- [Aim of the exercise]: In the data below, one line contains "анализатора обнаружения источников помех и" and a later one contains "различные задачи вне помещений.". Print both, with every line between them, exactly and alone.

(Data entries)

Start of Block

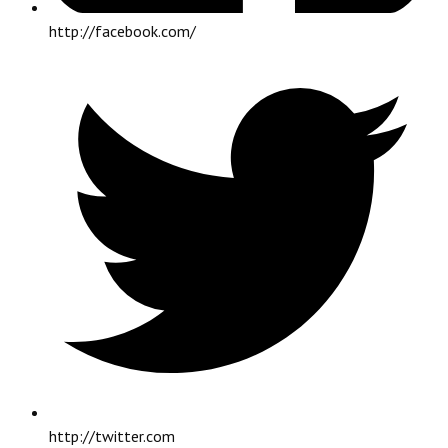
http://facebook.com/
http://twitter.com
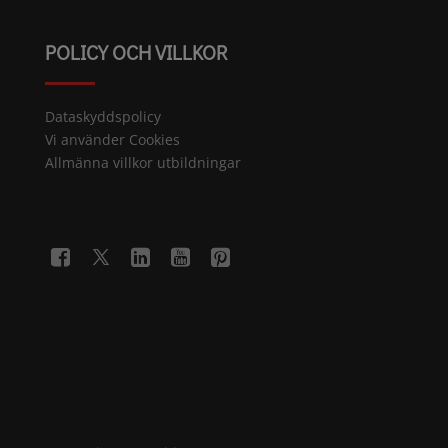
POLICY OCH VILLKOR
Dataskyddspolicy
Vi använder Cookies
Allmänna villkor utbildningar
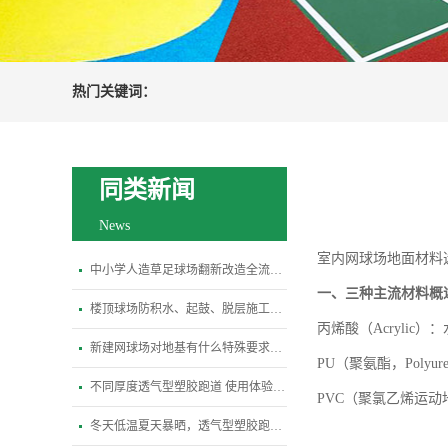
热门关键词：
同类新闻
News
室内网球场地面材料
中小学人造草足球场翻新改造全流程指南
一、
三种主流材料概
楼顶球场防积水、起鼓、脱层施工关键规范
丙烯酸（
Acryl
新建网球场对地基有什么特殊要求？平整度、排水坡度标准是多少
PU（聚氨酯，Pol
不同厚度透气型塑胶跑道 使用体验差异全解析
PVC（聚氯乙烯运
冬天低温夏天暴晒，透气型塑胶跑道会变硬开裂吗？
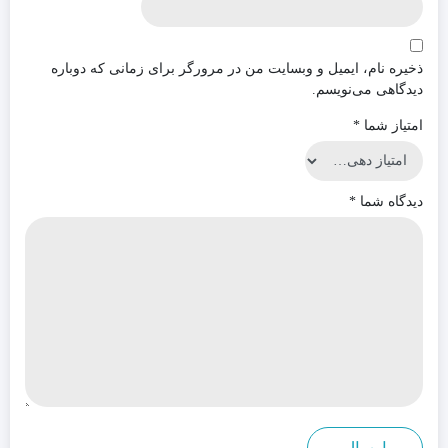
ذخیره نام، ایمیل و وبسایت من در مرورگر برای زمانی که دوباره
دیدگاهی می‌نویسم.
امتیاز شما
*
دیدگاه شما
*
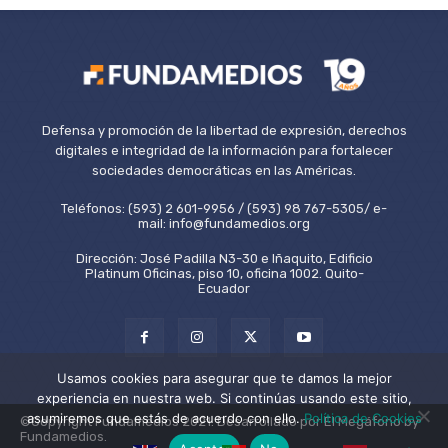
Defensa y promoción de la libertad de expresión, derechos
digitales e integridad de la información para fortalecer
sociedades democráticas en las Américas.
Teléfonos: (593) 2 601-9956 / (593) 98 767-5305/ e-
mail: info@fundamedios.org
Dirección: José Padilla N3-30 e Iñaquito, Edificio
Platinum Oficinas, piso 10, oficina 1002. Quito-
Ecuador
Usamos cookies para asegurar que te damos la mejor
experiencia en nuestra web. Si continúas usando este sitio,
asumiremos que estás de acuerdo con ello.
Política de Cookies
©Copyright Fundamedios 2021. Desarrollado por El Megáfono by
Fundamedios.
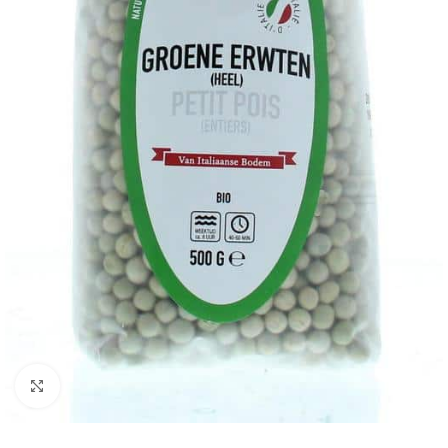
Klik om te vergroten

End of Block
Start of Block

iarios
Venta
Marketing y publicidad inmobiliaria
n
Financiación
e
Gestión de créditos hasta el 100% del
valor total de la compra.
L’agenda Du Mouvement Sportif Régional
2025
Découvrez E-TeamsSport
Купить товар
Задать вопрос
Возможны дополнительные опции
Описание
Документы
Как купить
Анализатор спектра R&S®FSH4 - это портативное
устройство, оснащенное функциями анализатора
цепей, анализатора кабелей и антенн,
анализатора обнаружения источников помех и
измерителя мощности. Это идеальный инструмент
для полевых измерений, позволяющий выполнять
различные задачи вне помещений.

End of Block

- [Problem solution]:
анализатора обнаружения источников помех и
измерителя мощности. Это идеальный инструмент
для полевых измерений, позволяющий выполнять
различные задачи вне помещений.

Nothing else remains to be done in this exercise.